Hearing a sound outside, she drifted back into consciousness only to see a light wavering beyond the barred cell door. She was still alive, apparently, numb to her injuries but still alive.

She wondered why.

The door clanged open and something was tossed inside, falling heavily across Thérèse’s legs. By the dim light she could make it out—it was a body.

Frail and limp, the flesh was cool and Thérèse instinctively shuddered away. Then a brief ray of moonlight shone from above and illuminated the corpse at her feet.

It was
Katya
.

Madness descended on Thérèse, the madness of a pain too great to bear, an agony that ripped her humanity from her and drove her past any trappings of sanity.

She sobbed and mumbled sounds that would have been screams and curses on other lips, from other throats.

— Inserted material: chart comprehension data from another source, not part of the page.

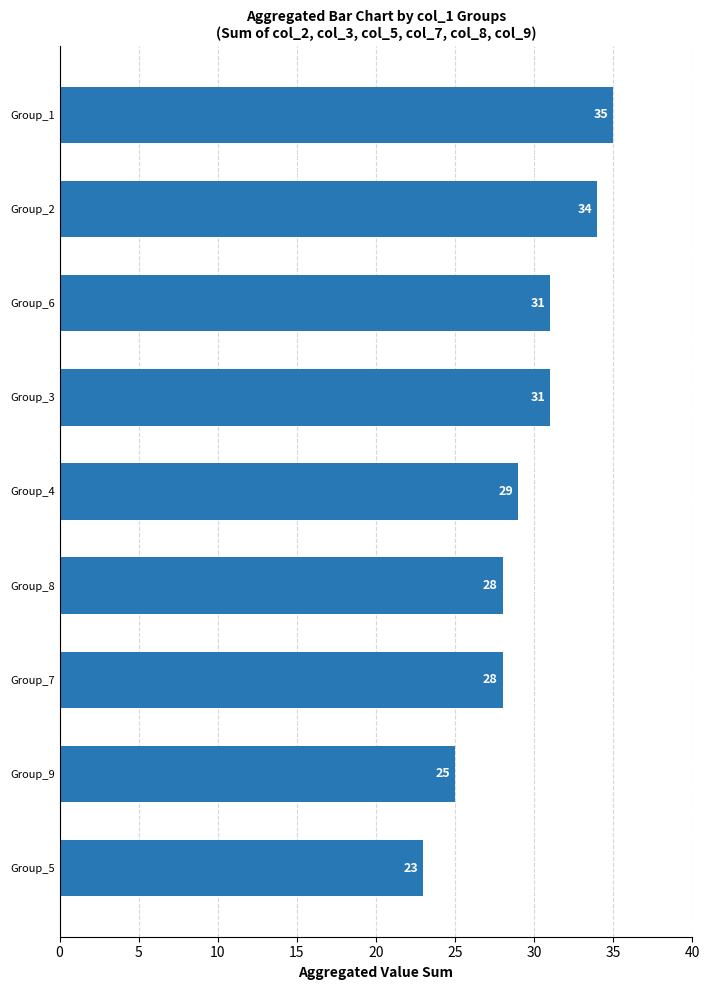

What is the sum of the values at Group_7 and Group_2?

62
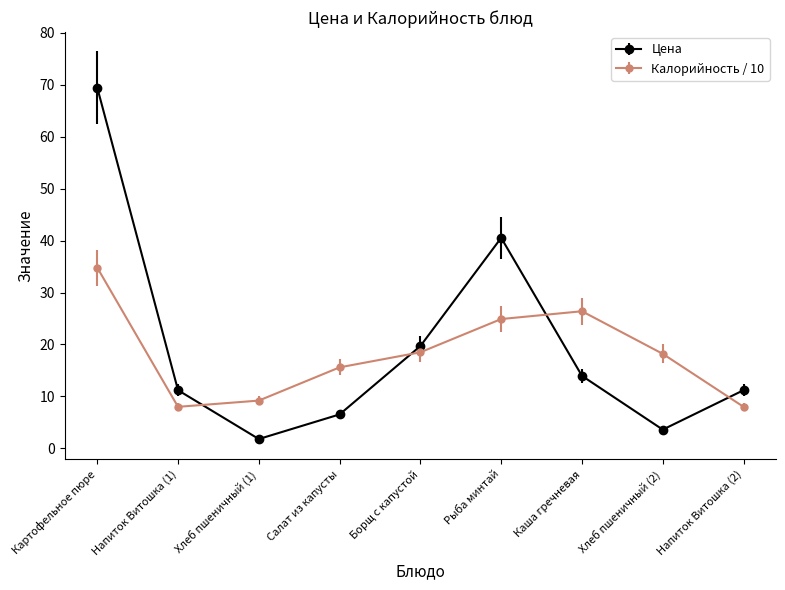

What is the label of the 1st point from the left?

Картофельное пюре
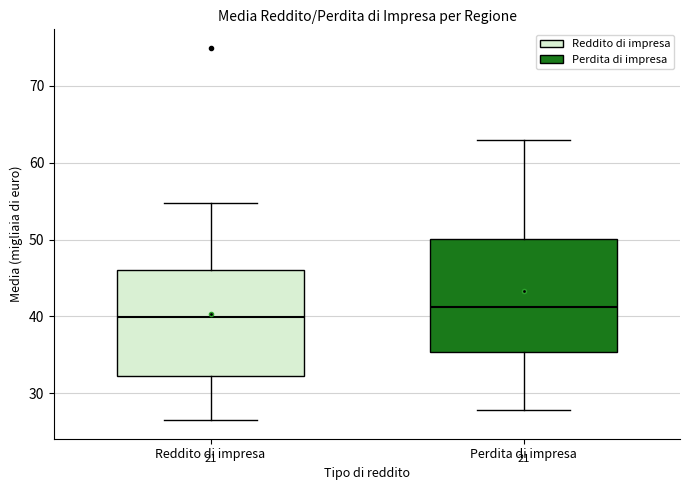

Which box's median line is the highest?

Perdita di impresa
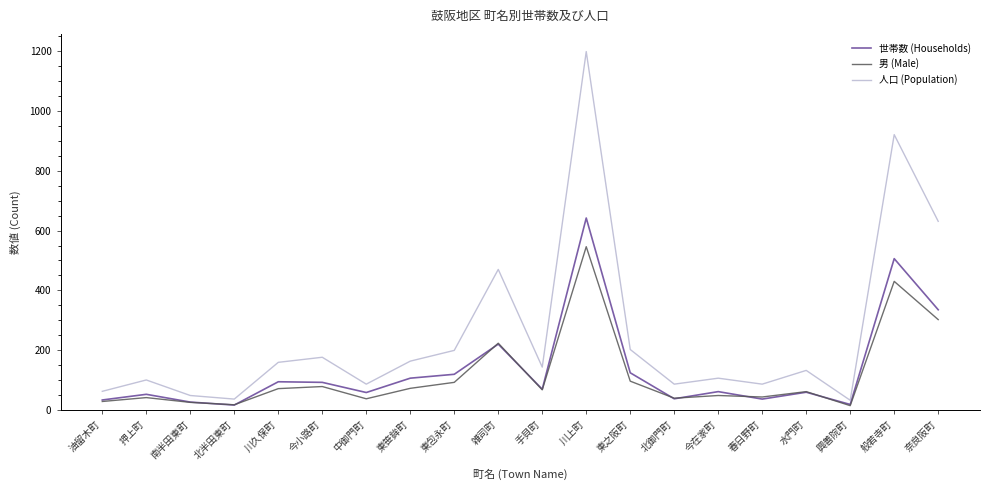

True or false: 世帯数 (Households) and 人口 (Population) cross at least once.

False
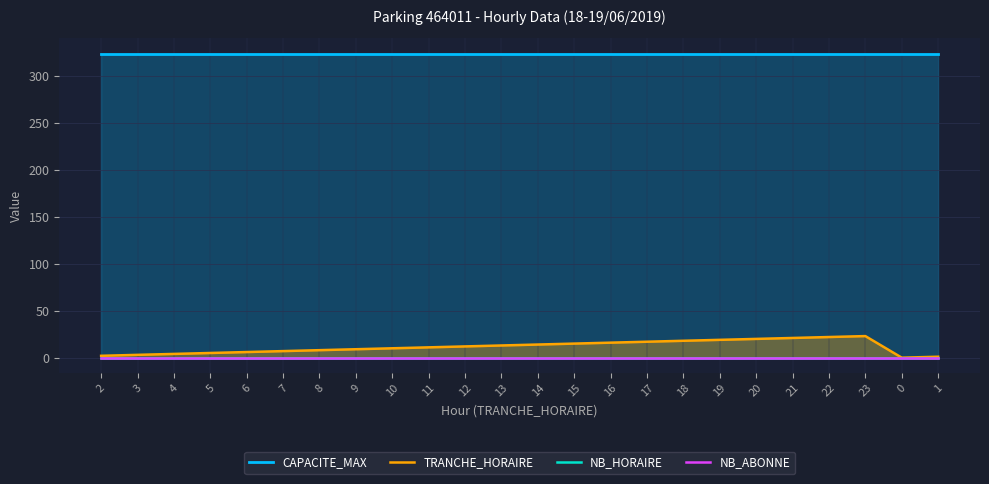

List the labels in order of NB_ABONNE value, smallest first.

2, 3, 4, 5, 6, 7, 8, 9, 10, 11, 12, 13, 14, 15, 16, 17, 18, 19, 20, 21, 22, 23, 0, 1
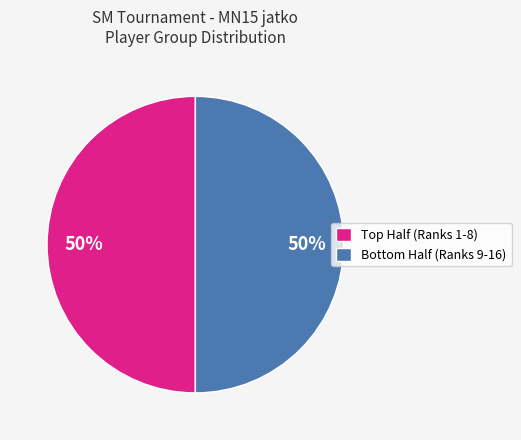

To the nearest percent, what is the average slice percentage?

50%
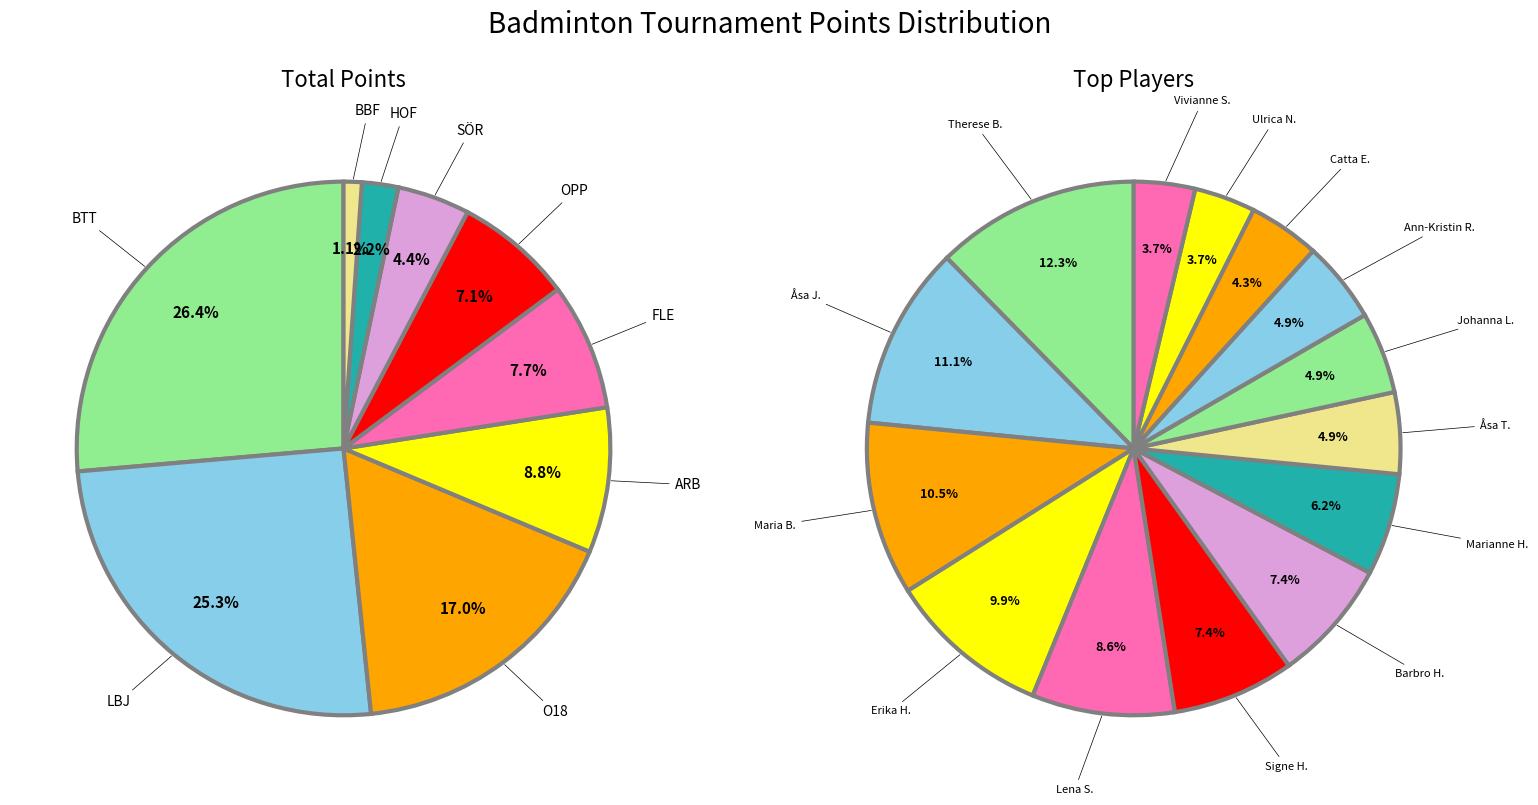

The FLE slice represents 14% of the pie. True or false?

False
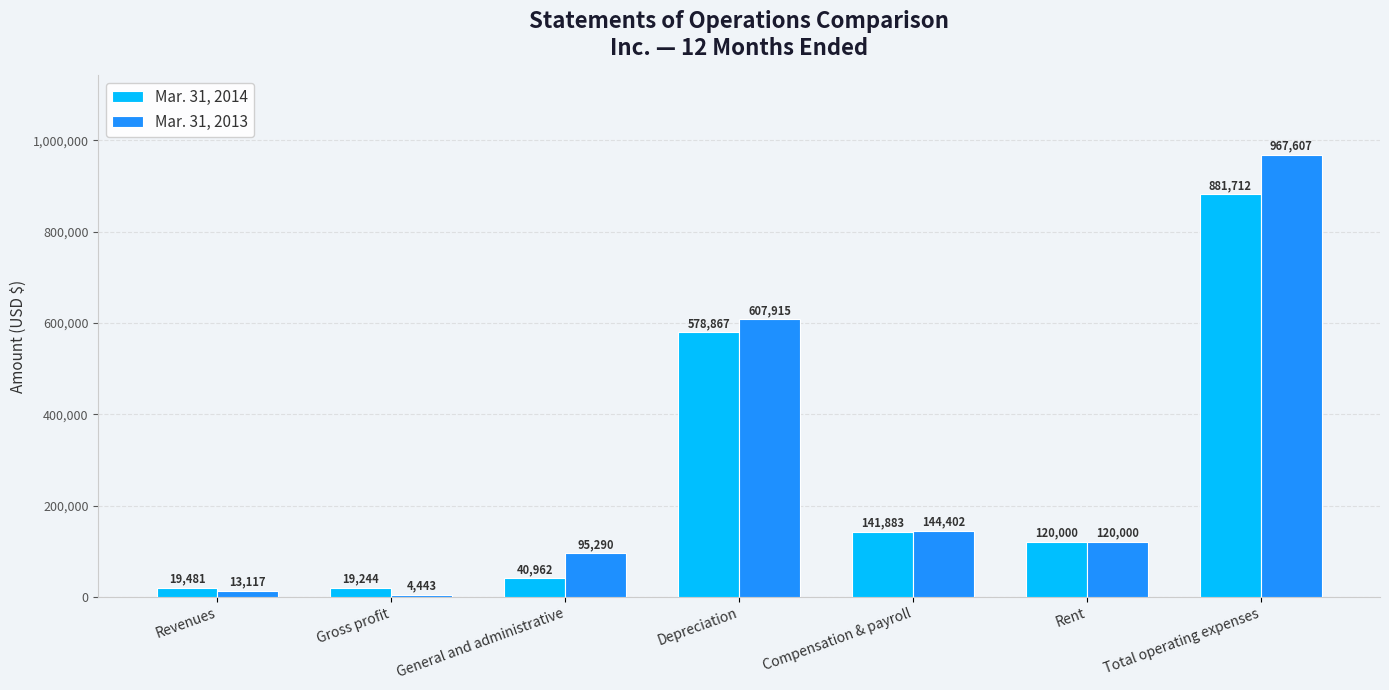

What are all the series names shown in the legend?

Mar. 31, 2014, Mar. 31, 2013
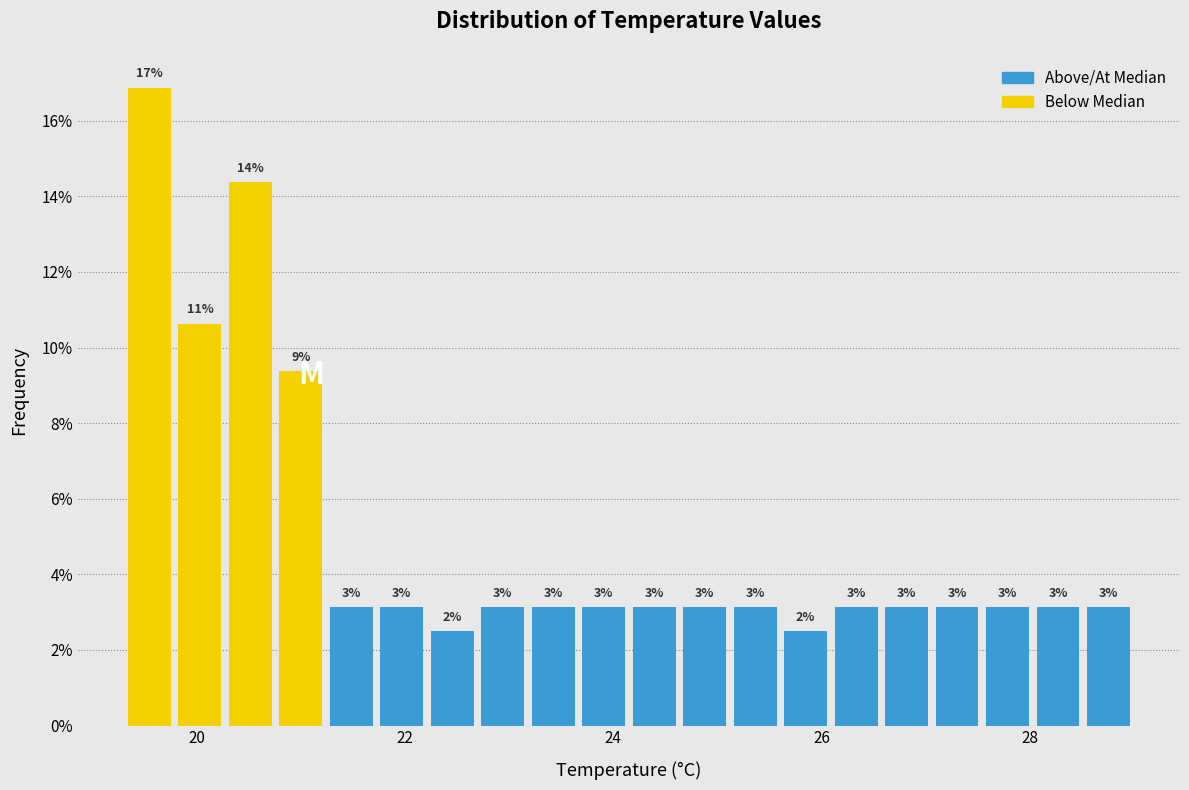

Read against the x-axis, roughly where is the centre of the tallest bar?

19.6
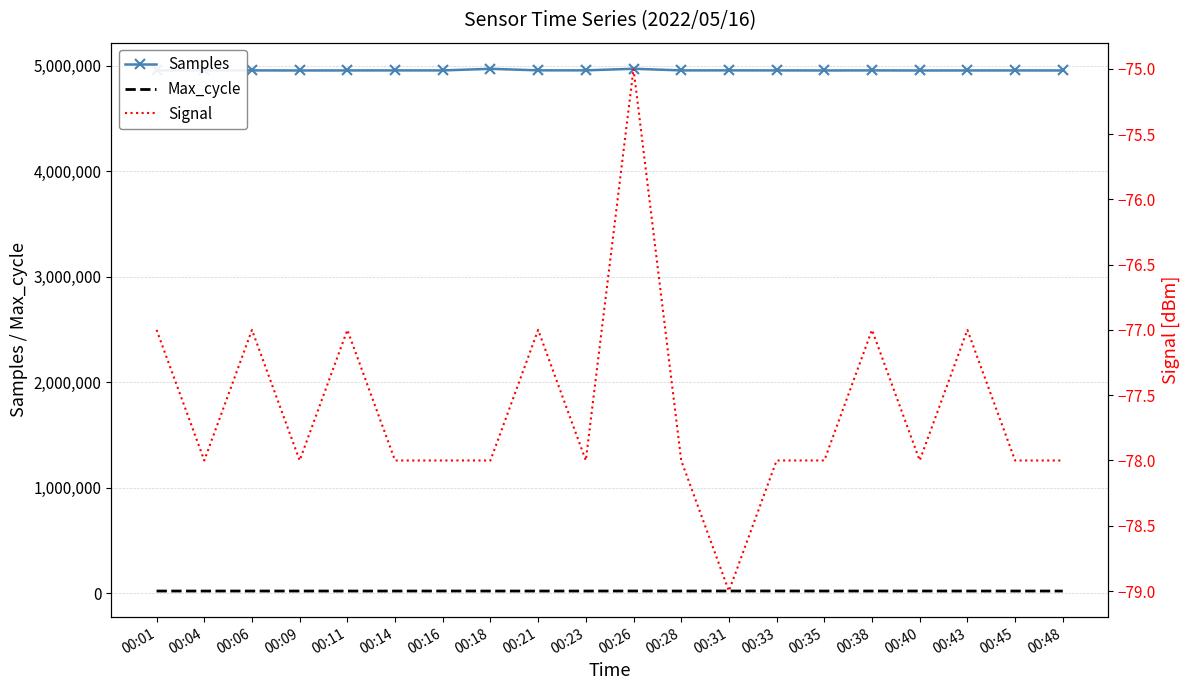

Is it true that Signal equals -136 at 00:11?

False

She cradled Katya in her one good arm, gently stroking her swollen and useless hand across her sister’s cold forehead. A sticky dampness met her touch—Katya was bloodied, mottled with the evidence of savage abuse.

Tracing the delicate skin, Thérèse sensed the wounds, freezing as she found more wetness soaking Katya’s slim thighs. She needed no light to tell her that her sister had been brutally raped.

It was a horror too great to be borne and it swamped Thérèse with a mixture of desolation and agony.

Holding the lifeless body of her sister, Thérèse cursed those who had done this. She began to curse the Hun, the Bishop, Simon Montreaux and even God himself. Wrapped in her pain, she let anger build inside her, the only emotion that could sustain life within her damaged body.

She howled at last, an animalistic sound of desperation. Her cries went on and on until her voice gave out, reducing her to whimpers. It was too much. She surely must now give up the fight.